The company, which is the sole franchisee of GNC in Singapore, Malaysia, Philippines, and Taiwan, highlighted that it was an independent company unrelated to GNC Holdings.
Thus, it is not involved in GNC’s current financial restructuring and bankruptcy woes.
In a statement, the Pittsburgh-based GNC Holdings also said: “business operations continue; all US and international franchise partners and corporate entities outside North America are not included in Chapter 11 process.”
Under chapter 11 of the United States Bankruptcy Code, a debtor can propose a plan of reorganisation to keep its business alive and pay creditors over time.
As part of its restructuring process, GNC Holdings is planning to sell its business and accelerate the closure of at least 800 to 1,200 stores, which it said would make way for future investment to meet consumer demands.
GNC Holdings said it has about 7,300 retail stores, with about 5,200 located in the US and the remaining in 50 other countries as of March 31.
Group CEO Cynthia Poa told NutraIngredients-Asia said ONI Global had seen “solid growth” for its GNC business and viewed GNC Holding’s chapter 11 filing positively.
She explained that the filing would allow GNC Holdings to focus on its business without having to worry about the creditors.
“A chapter 11 filing is one of the best ways to protect companies whilst they restructure and expand, and allow companies to focus on the business,” she said.
This year, immune health and weight loss products are the bestsellers, but she kept actual figures confidential.
As to how consumption behaviour will change in the upcoming months, she believes that more will choose online shopping, even for those who usually shop offline.
Due to the lockdown policies from various governments, e-commerce became a crucial sales channel. The least disruption to offline retail was in Taiwan, since there was no lockdown introduced.
“Online grew exponentially during lockdown, as expected. And, we had a call centre operating daily too with very good results,” she said.
Nonetheless, offline retail has not gone obsolete, as it provided face-to-face contact with customers which she said had “always help with that one more sale.”
She also believes that there are consumers who preferred to wait for the brick-and-mortar stores to reopen to interact with their favourite salesperson.

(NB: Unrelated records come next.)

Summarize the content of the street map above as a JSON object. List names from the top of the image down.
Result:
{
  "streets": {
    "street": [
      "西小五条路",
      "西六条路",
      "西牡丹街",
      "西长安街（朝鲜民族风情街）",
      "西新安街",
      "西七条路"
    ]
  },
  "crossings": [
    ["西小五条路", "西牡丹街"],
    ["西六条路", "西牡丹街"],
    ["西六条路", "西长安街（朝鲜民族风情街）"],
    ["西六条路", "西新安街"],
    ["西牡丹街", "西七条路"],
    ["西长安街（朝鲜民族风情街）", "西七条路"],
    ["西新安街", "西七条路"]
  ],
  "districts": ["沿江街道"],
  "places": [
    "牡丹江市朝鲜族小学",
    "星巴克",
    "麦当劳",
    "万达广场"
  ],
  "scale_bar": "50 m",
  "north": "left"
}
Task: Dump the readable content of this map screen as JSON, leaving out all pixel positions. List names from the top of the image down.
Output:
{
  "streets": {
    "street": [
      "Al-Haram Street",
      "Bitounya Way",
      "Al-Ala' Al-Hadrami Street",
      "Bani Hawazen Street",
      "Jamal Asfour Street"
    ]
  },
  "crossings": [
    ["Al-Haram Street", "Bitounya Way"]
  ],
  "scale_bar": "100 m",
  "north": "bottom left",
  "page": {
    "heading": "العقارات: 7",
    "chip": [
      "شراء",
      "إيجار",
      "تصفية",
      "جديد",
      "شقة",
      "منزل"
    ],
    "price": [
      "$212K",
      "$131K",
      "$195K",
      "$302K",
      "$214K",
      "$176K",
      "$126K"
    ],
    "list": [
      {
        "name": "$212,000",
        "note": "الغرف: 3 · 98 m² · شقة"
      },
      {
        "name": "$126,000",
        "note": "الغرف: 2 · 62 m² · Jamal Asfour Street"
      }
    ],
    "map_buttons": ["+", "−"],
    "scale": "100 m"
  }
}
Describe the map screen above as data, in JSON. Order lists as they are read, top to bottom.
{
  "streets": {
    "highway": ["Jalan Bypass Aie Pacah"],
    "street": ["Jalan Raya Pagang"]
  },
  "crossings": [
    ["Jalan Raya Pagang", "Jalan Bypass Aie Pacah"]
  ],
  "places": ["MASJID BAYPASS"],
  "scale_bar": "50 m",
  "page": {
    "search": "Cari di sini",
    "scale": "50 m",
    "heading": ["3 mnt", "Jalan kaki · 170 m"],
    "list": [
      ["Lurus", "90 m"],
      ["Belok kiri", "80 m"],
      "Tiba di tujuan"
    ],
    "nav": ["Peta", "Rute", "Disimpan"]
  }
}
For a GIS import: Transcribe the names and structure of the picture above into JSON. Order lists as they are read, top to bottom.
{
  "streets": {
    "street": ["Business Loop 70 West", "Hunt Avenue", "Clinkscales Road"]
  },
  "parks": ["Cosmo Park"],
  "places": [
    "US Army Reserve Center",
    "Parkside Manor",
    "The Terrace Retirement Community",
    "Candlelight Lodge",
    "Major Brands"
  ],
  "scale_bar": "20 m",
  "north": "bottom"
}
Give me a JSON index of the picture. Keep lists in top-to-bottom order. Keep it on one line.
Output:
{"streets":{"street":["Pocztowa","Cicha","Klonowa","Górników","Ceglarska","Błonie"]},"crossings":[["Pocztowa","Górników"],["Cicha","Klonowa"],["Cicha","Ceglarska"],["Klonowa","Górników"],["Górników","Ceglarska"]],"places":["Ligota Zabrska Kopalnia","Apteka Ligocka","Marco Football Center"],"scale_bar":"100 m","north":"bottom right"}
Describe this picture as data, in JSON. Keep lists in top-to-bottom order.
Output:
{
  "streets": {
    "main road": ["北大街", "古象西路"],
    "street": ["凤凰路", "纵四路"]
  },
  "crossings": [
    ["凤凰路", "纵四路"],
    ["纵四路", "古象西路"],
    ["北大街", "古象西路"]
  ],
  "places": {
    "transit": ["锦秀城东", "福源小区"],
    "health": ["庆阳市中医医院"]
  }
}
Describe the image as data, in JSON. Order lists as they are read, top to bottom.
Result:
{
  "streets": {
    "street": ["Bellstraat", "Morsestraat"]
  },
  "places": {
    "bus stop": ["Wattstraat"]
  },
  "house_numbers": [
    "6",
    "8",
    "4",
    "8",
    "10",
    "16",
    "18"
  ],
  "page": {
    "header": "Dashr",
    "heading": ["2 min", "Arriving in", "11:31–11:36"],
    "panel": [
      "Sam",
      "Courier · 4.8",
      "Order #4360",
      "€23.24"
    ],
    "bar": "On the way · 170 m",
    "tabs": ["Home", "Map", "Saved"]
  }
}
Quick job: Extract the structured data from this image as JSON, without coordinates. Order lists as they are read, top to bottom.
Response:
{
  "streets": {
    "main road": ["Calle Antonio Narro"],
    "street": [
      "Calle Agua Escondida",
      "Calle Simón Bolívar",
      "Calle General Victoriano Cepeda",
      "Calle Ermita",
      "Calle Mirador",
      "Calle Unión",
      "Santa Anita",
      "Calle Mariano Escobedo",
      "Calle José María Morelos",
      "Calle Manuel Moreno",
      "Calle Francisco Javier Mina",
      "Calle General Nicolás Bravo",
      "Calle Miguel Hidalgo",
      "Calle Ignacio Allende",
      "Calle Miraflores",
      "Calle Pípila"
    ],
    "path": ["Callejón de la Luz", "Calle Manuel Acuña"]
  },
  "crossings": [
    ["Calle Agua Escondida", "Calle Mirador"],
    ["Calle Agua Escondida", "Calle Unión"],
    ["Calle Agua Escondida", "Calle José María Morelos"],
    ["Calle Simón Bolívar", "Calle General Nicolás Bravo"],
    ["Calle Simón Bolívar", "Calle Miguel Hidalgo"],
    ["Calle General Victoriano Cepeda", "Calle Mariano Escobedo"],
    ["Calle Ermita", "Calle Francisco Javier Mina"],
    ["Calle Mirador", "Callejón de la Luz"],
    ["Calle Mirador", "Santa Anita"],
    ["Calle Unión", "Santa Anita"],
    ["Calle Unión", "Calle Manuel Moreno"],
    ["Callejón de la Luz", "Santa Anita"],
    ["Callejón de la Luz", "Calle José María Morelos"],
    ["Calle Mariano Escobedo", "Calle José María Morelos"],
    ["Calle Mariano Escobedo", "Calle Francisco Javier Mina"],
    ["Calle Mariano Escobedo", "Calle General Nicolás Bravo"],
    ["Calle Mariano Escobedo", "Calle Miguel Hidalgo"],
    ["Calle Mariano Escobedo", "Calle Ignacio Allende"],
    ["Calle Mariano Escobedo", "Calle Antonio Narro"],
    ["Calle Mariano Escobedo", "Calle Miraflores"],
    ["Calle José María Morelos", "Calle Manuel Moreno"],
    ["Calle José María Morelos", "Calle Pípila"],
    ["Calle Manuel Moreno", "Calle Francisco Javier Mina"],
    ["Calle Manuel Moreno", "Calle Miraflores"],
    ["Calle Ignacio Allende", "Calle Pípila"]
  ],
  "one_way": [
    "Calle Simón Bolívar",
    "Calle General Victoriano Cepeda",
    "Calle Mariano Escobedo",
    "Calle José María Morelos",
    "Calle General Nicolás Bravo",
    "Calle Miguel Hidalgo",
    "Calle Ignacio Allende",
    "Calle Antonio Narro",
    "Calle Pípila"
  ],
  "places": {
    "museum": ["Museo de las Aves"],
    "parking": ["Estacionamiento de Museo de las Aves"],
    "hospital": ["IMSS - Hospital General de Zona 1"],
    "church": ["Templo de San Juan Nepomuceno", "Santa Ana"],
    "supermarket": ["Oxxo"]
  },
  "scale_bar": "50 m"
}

The company currently operates 250 stores and she said that the number would continue to grow.
To boost its offline retail business, the firm would step up training, creative marketing, and launch innovative new products in the months ahead.
Product categories wise, the immune health range will remain the most popular due to the fear of a second wave of COVID-19 infection in the community.
“ONI Global Group is financially robust with a highly successful and self-funding operation. We continue to expand our footprint across Asia with heavy investment in transforming the company digitally keeping up with trends, going omni-channel, and excelling staffs' capabilities,” the company said in a statement.
The company is also the brand owner of LAC, Xndo, and Face On Clinic by Doctors.
GNC is present in several regions in Asia via franchise or commercial partnerships.
In Hong Kong, Dairy Farm operates under the license from GNC and the brand’s products are also sold in Mannings stores in Hong Kong and Macau.
A GNC Hong Kong spokesperson told us that the company was communicating with GNC Holdings to understand the latest development and will make new announcements once there were further updates.
Meanwhile, the GNC Stores in Hong Kong are operating as usual and will not be impacted.
Elsewhere in Australia, it has partnered Rapid Nutrition and Guardian in India in selling of its products. In China, Harbin Pharmaceutical Group Holding is its largest single shareholder.